THE previous Barisan Nasional government used money due to taxpayers for goods and services tax (GST) refunds to pay for other expenses because of a shortfall in its income, a parliamentary select committee has found.
The Public Accounts Committee (PAC) found that BN overestimated its income and dipped into the GST refunds account, sources told The Malaysian Insight.
The money was not “stolen” or “robbed” as claimed by Finance Minister Lim Guan Eng when he revealed the “missing” funds in the Dewan Rakyat in August last year.
“The Customs Department was expected to contribute a certain amount to the Treasury but when it was insufficient, the previous government used the refunds for its own expenditure,” a parliament source told The Malaysian Insight.
“Taxpayers were literally forced to lend the money to the government.”
PAC was tasked with looking into the case of the “missing” RM18 billion in GST refunds after Lim revealed that only RM1.486 billion remained in an account dedicated to GST refunds.
The amount was insufficient to cover the RM19.4 billion owed to taxpayers.
Of the amount, RM9.2 billion was for refunds owing for 2018, RM6.8 billion (2017), RM2.8 billion (2016) and RM600 million (2015). GST began on April 1, 2014.
PAC chairman Dr Noraini Ahmad yesterday said the committee’s report on the GST refunds would be tabled in the Dewan Rakyat next Tuesday and made available to the public on the Parliament website.

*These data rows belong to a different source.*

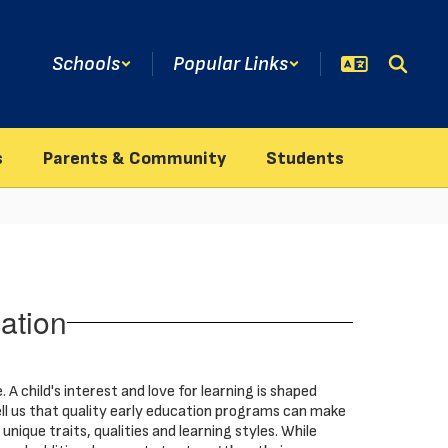
Schools
Popular Links
s
Parents & Community
Students
ation
. A child's interest and love for learning is shaped
ell us that quality early education programs can make
nique traits, qualities and learning styles. While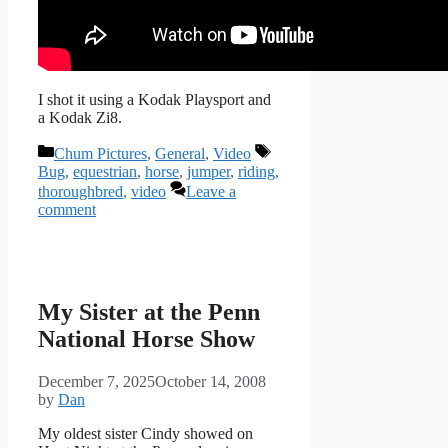
I shot it using a Kodak Playsport and
a Kodak Zi8.
Categories
Tags
Chum Pictures
,
General
,
Video
Bug
,
equestrian
,
horse
,
jumper
,
riding
,
thoroughbred
,
video
Leave a
comment
My Sister at the Penn
National Horse Show
December 7, 2025
October 14, 2008
by
Dan
My oldest sister Cindy showed on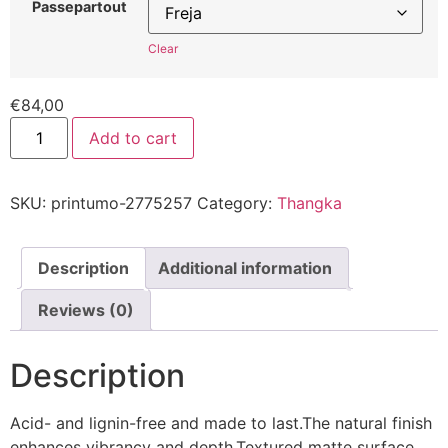
Passepartout
Clear
€
84,00
Add to cart
SKU:
printumo-2775257
Category:
Thangka
Description
Additional information
Reviews (0)
Description
Acid- and lignin-free and made to last.The natural finish
enhances vibrancy and depth.Textured matte surface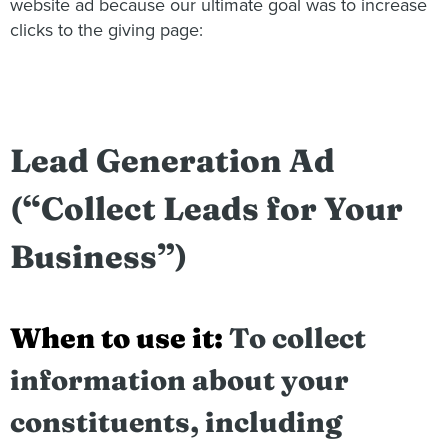
website ad because our ultimate goal was to increase
clicks to the giving page:
Lead Generation Ad
(“Collect Leads for Your
Business”)
When to use it:
To collect
information about your
constituents, including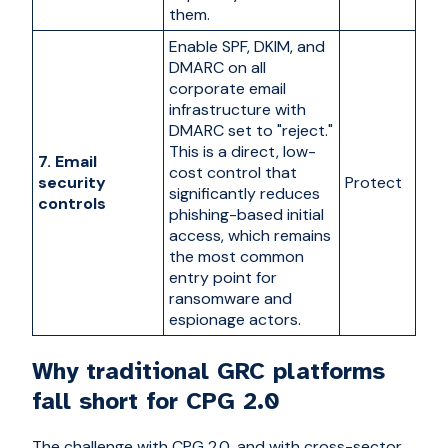
them.
Enable SPF, DKIM, and
DMARC on all
corporate email
infrastructure with
DMARC set to "reject."
This is a direct, low-
7. Email
cost control that
security
Protect
significantly reduces
controls
phishing-based initial
access, which remains
the most common
entry point for
ransomware and
espionage actors.
Why traditional GRC platforms
fall short for CPG 2.0
The challenge with CPG 2.0, and with cross-sector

As a result of the missing GST refunds, the new government included a one-off special dividend of RM30 billion from Petronas to facilitate the tax refunds in Budget 2019.
Lim’s revelations prompted PAC to start a probe into where the money had gone.
PAC originally planned to table its report last November and then again in the last sitting but after a change of chairman from Ronald Kiandee to Noraini, it was announced that the report will be tabled in the current sitting.
“PAC also had to recall some of the people interviewed last year due to the change in members,” another source said.
“Another reason for the delay was due to the recommendations. One or two members could not agree on that and wanted to insert something about how the government handles future shortfalls.
“But that was out of PAC’s term of reference. The report should be finalised tomorrow,” said the source.
In the course of the investigations, PAC interviewed Lim, former auditor-general Madinah Mohamad and director-general of Customs Subromaniam Tholasy.
Lim’s statement in the Dewan Rakyat last August, where he used the word “merompak” (robbed) to accuse BN of being responsible for the missing funds, led to Rembau MP Khairy Jamaluddin lodging a police report over the finance minister’s claim.
Police also recorded Lim’s statement.